Maybe when I’m more comfortable I’ll go more into what we talked about, but for now, I really just appreciate her caring. For the first time in my life someone who wasn’t paid to hear about my deepest pains cared to listen to them. Cared enough to ask questions and not just brush them off, and cared enough to say ‘I’m sorry you went through that’. I’ve often felt alone. Not because people don’t care for me, but because those crevices hold a lot of who I am. Only select people have seen that deep into me, have been able to handle it, and it’s a huge weight off my shoulder to know I don’t have to act around her. That I have someone who has more of an understanding on why I’ve become who I am now.

To cap the night off, my grandmother, who I only call Granna, did something I didn’t expect. When she told me to go lay down in her room, she walked me to the steps, looked me straight in my eyes and said, “are you happy”. I didn’t answer her at first, it sounded more like a statement, like she could feel it on me, but when I did reply she nodded and walked back to the kitchen. Before Granna, and promptly after my aunt, is my great aunt Itsey. (God had to have known that this night would be one of those nights where I could choose progress or stagnation) We had been talking about my health, it was my first time telling my family what my doctors diagnosed me with, when she looked at me and said stop stressing. She said, you’re right where you need to be, you have nothing to prove to anyone, you’ve accomplished so much already, why are you trying to push yourself so fast and so far.

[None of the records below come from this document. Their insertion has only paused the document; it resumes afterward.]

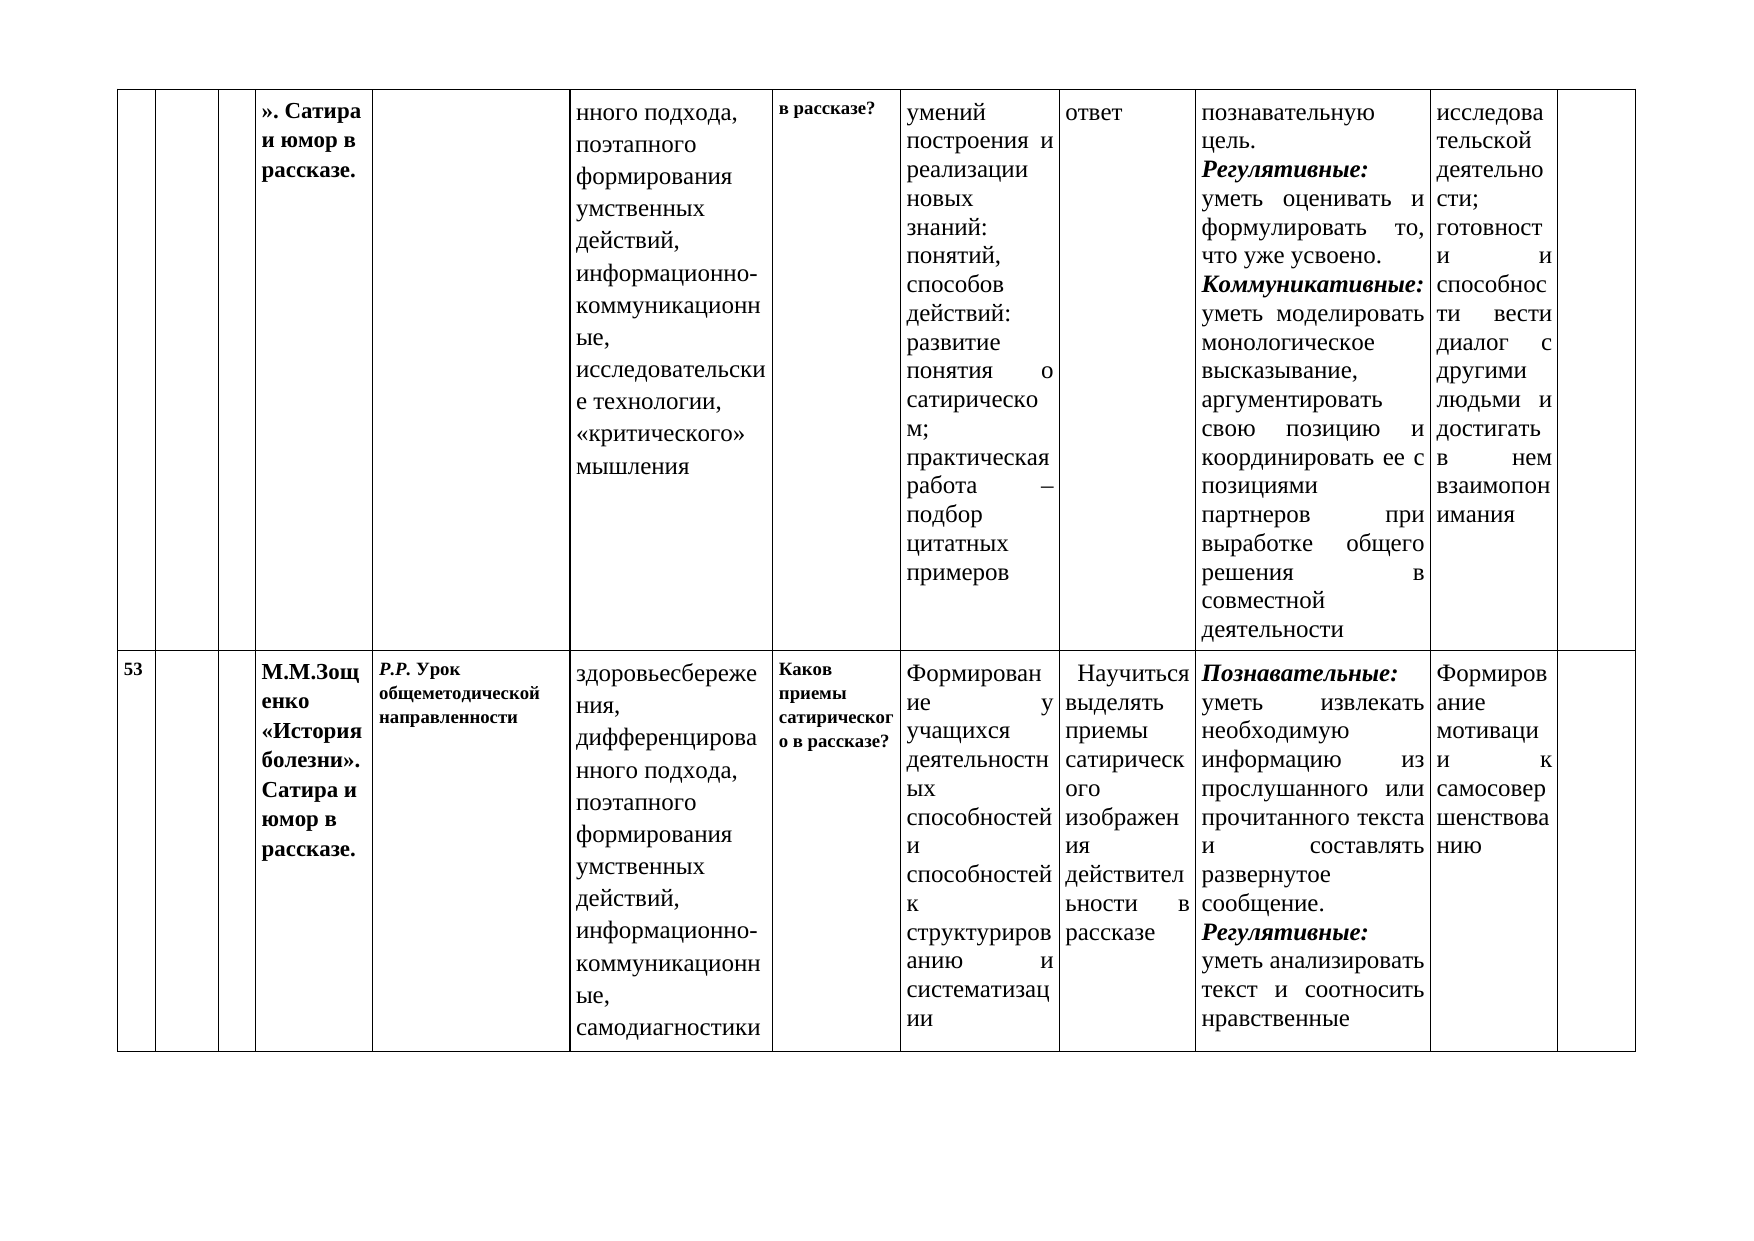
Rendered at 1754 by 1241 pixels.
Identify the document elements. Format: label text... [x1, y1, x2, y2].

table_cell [256, 651, 372, 1051]
table_cell [156, 651, 218, 1051]
table_cell [156, 90, 218, 650]
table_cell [773, 90, 900, 650]
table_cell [1196, 651, 1430, 1051]
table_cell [773, 651, 900, 1051]
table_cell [1060, 90, 1195, 650]
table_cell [571, 651, 772, 1051]
table_cell [219, 651, 255, 1051]
table_cell [1558, 651, 1635, 1051]
table_cell [1558, 90, 1635, 650]
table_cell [256, 90, 372, 650]
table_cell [373, 90, 569, 650]
table_cell 52 [118, 90, 155, 650]
table_cell 53 [118, 651, 155, 1051]
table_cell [1431, 90, 1557, 650]
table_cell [901, 90, 1059, 650]
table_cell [1060, 651, 1195, 1051]
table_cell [1431, 651, 1557, 1051]
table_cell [571, 90, 772, 650]
table_cell [219, 90, 255, 650]
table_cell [901, 651, 1059, 1051]
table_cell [1196, 90, 1430, 650]
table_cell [373, 651, 569, 1051]
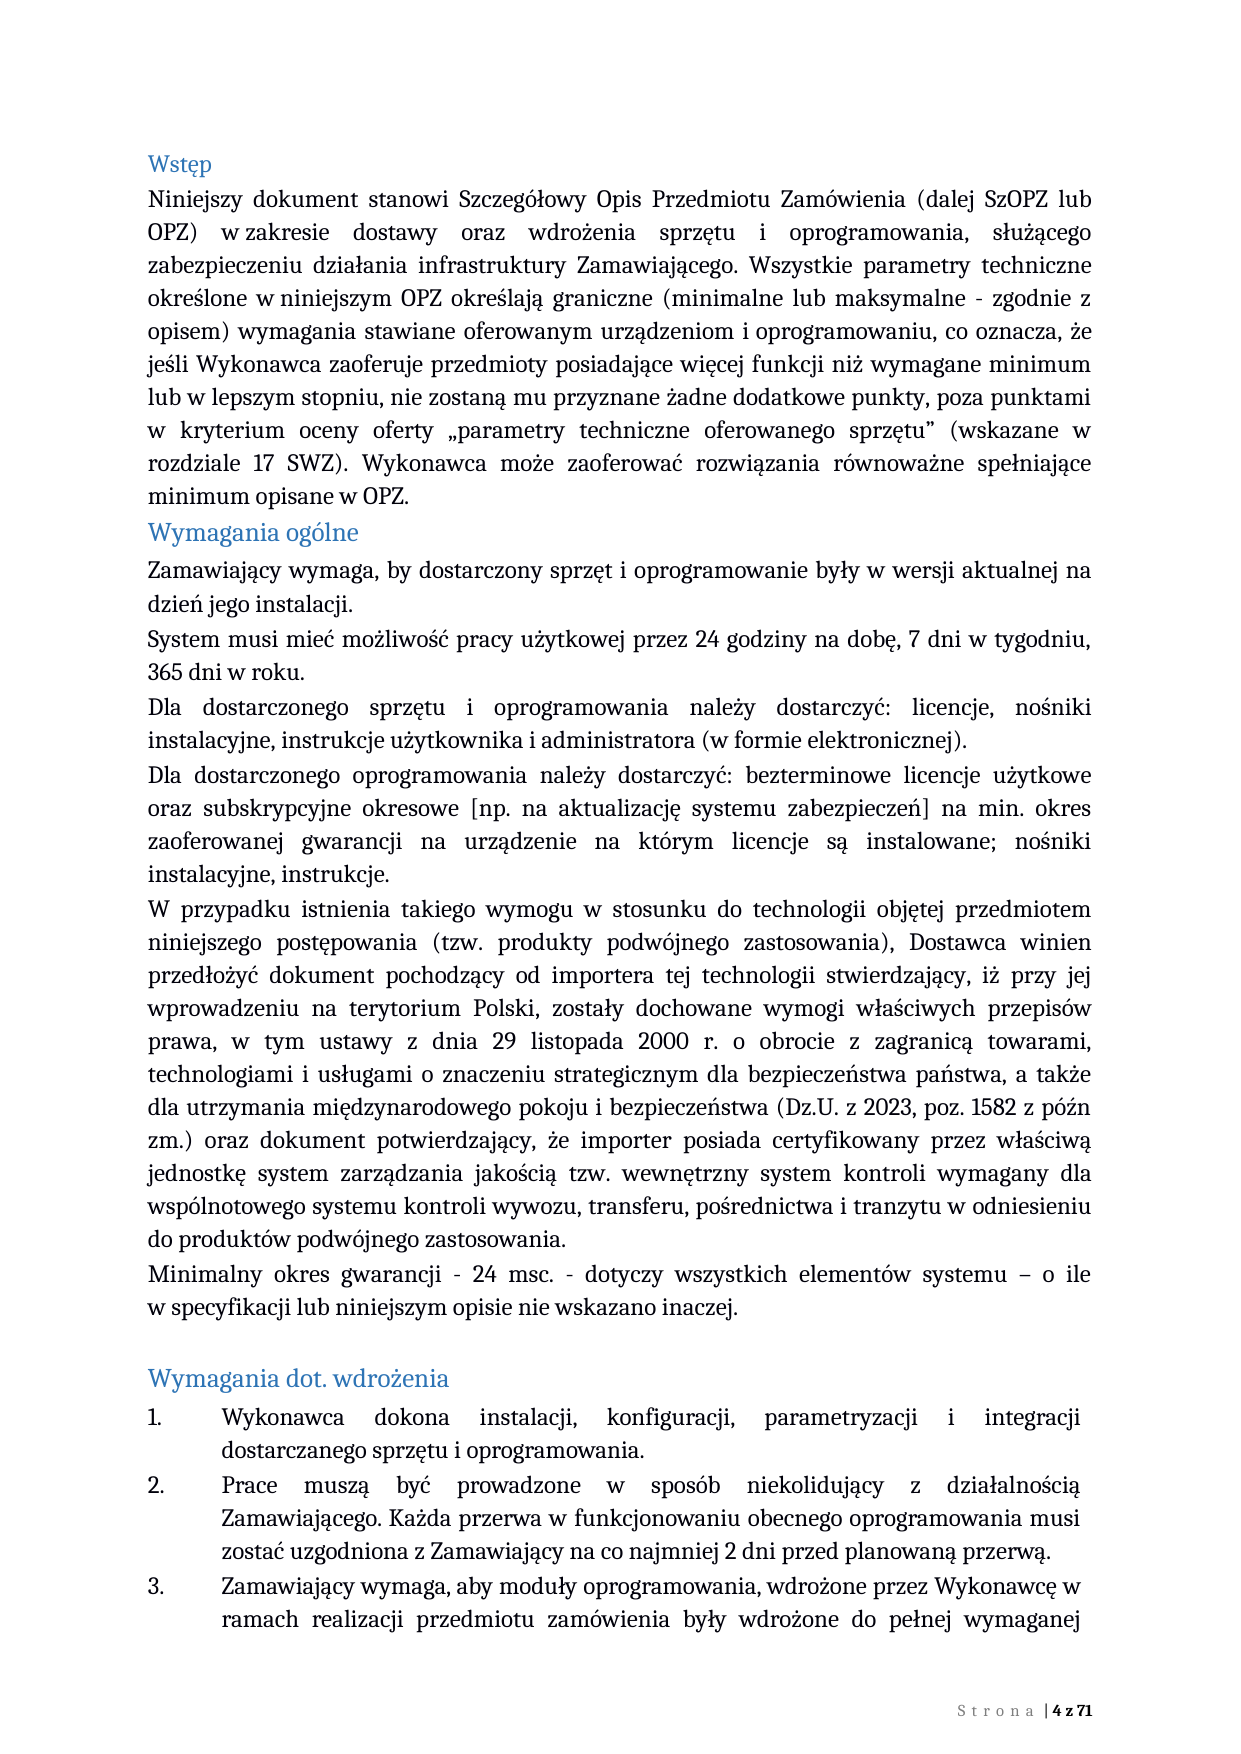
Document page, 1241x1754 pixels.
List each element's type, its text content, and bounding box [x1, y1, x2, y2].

text Zamawiający wymaga, by dostarczony sprzęt i oprogramowanie były w wersji aktualnej na dzień jego instalacji. [148, 556, 1093, 618]
text Dla dostarczonego oprogramowania należy dostarczyć: bezterminowe licencje użytkowe oraz subskrypcyjne okresowe [np. na aktualizację systemu zabezpieczeń] na min. okres zaoferowanej gwarancji na urządzenie na którym licencje są instalowane; nośniki instalacyjne, instrukcje. [148, 761, 1093, 889]
list Wykonawca dokona instalacji, konfiguracji, parametryzacji i integracji dostarczanego sprzętu i oprogramowania. [148, 1403, 1082, 1465]
subtitle Wymagania dot. wdrożenia [148, 1363, 1093, 1395]
text W przypadku istnienia takiego wymogu w stosunku do technologii objętej przedmiotem niniejszego postępowania (tzw. produkty podwójnego zastosowania), Dostawca winien przedłożyć dokument pochodzący od importera tej technologii stwierdzający, iż przy jej wprowadzeniu na terytorium Polski, zostały dochowane wymogi właściwych przepisów prawa, w tym ustawy z dnia 29 listopada 2000 r. o obrocie z zagranicą towarami, technologiami i usługami o znaczeniu strategicznym dla bezpieczeństwa państwa, a także dla utrzymania międzynarodowego pokoju i bezpieczeństwa (Dz.U. z 2023, poz. 1582 z późn zm.) oraz dokument potwierdzający, że importer posiada certyfikowany przez właściwą jednostkę system zarządzania jakością tzw. wewnętrzny system kontroli wymagany dla wspólnotowego systemu kontroli wywozu, transferu, pośrednictwa i tranzytu w odniesieniu do produktów podwójnego zastosowania. [148, 895, 1093, 1254]
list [148, 1572, 1082, 1634]
subtitle Wymagania ogólne [148, 517, 1093, 548]
text System musi mieć możliwość pracy użytkowej przez 24 godziny na dobę, 7 dni w tygodniu, 365 dni w roku. [148, 624, 1093, 686]
text Dla dostarczonego sprzętu i oprogramowania należy dostarczyć: licencje, nośniki instalacyjne, instrukcje użytkownika i administratora (w formie elektronicznej). [148, 693, 1093, 754]
text Minimalny okres gwarancji - 24 msc. - dotyczy wszystkich elementów systemu – o ile w specyfikacji lub niniejszym opisie nie wskazano inaczej. [148, 1260, 1093, 1322]
subtitle Wstęp [148, 150, 1093, 178]
list Prace muszą być prowadzone w sposób niekolidujący z działalnością Zamawiającego. Każda przerwa w funkcjonowaniu obecnego oprogramowania musi zostać uzgodniona z Zamawiający na co najmniej 2 dni przed planowaną przerwą. [148, 1471, 1082, 1566]
text Niniejszy dokument stanowi Szczegółowy Opis Przedmiotu Zamówienia (dalej SzOPZ lub OPZ) w zakresie dostawy oraz wdrożenia sprzętu i oprogramowania, służącego zabezpieczeniu działania infrastruktury Zamawiającego. Wszystkie parametry techniczne określone w niniejszym OPZ określają graniczne (minimalne lub maksymalne - zgodnie z opisem) wymagania stawiane oferowanym urządzeniom i oprogramowaniu, co oznacza, że jeśli Wykonawca zaoferuje przedmioty posiadające więcej funkcji niż wymagane minimum lub w lepszym stopniu, nie zostaną mu przyznane żadne dodatkowe punkty, poza punktami w kryterium oceny oferty „parametry techniczne oferowanego sprzętu” (wskazane w rozdziale 17 SWZ). Wykonawca może zaoferować rozwiązania równoważne spełniające minimum opisane w OPZ. [148, 185, 1093, 511]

When she said that, I thought I was going to lose it again. I don’t know exactly when I felt I had to be the star in my family, but she had hit the nail on the head. To hear her tell me she’s proud?… Those are moments that I’ve longed for. To hear those words, and for them to really mean it was invaluable. A lot that was said yesterday blessed me. Healed me. A lot of it opened my eyes to what I’m doing and where I want to be.  Most of it just filled in these holes that have accumulated in my heart.  It is a stamp of my families love for me. For them to feel my sadness, the ache in my heart, and for them to encourage me through it is what helps me understand what family is really meant for. I cry for the person I used to be, the things I’ve lost, but I’m looking forward to who I’m becoming, and the things I can get back.

I know I won’t be sad forever, that I won’t be sick, or unhappy, or angry forever. So I’m riding through this time of transition. I’m learning from my mistakes, and learning what I can from the things I’m going through, as well as the things I’ve gone through. Overall, Thanksgiving was a day of healing for me. If nothing else, I’m thankful for that.